Stick nests have a few important side notes worth mentioning:

  • If you see a whole lot of stick nests in close proximity to each other, in trees in or near water, you’re looking at a rookery. In our area, great blue herons, great egrets and cormorants are our most common rookery builders.
  • Great horned owls do not make their own nests, but are fans of stick nests and often appropriate them for their own use during winter, which is their breeding season.

Big Balls Made of Leaves

These nests aren’t made by birds at all but rather by squirrels. The structures look flimsy but actually are quite strong, with underpinnings of twigs and other pliable material to lend form and structure.

Squirrels usually will have at least two leafy nests (also called dreys) at any given time, and also adopt tree cavities should the opportunity arise.

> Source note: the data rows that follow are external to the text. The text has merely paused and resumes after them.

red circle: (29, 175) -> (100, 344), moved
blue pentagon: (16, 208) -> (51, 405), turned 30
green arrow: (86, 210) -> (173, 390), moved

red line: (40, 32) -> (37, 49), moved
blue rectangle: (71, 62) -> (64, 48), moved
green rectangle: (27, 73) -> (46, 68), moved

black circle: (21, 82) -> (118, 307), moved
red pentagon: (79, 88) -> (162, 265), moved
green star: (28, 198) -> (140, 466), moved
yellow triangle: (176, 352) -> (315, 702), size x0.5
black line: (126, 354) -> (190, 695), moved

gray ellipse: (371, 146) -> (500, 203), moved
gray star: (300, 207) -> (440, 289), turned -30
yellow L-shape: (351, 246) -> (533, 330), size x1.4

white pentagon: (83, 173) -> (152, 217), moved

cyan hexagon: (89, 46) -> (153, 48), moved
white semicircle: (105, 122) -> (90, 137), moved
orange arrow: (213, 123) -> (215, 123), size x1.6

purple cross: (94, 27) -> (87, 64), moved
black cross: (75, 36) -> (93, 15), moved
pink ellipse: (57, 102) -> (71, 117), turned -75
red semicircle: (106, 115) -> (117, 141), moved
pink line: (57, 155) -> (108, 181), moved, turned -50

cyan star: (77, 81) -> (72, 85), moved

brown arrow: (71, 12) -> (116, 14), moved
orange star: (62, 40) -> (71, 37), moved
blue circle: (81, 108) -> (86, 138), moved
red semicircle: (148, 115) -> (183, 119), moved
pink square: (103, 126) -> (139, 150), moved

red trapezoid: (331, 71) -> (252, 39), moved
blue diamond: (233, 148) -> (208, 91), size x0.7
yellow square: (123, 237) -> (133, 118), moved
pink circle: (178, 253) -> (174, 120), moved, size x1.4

Basketball-Sized Paper Nests

Bald-faced hornets build these nests, which start out small and grow over the course of spring, summer and fall. By the time we see them it’s often fall or winter, and the inhabitants have been killed by frost.

But you know what’s really cool? All the dead adults and frozen larvae are a phenomenal food source for birds, squirrels and other wildlife.

With all this talk of nests I think it’s important that all nests are protected by conservation laws and need to remain in place even when they’re no longer being used. (At Hickory Knolls we actually have two permits, one from the Illinois Department of Natural Resources and the other from the U.S. Fish and Wildlife Service allowing us to display the nests in our collection.)

These rules date back to a time when nests and eggs — and feathers — were collected and sold, often to the detriment of the species.

But there’s no law against looking! Next time you’re out, or even just gazing out a window, scan the trees for globs of different shapes and sizes.

Be sure and do it soon, though. Before we know it the leaves will be out on the trees, and we’ll have to wait ‘til next winter to go on an empty nest treasure hunt.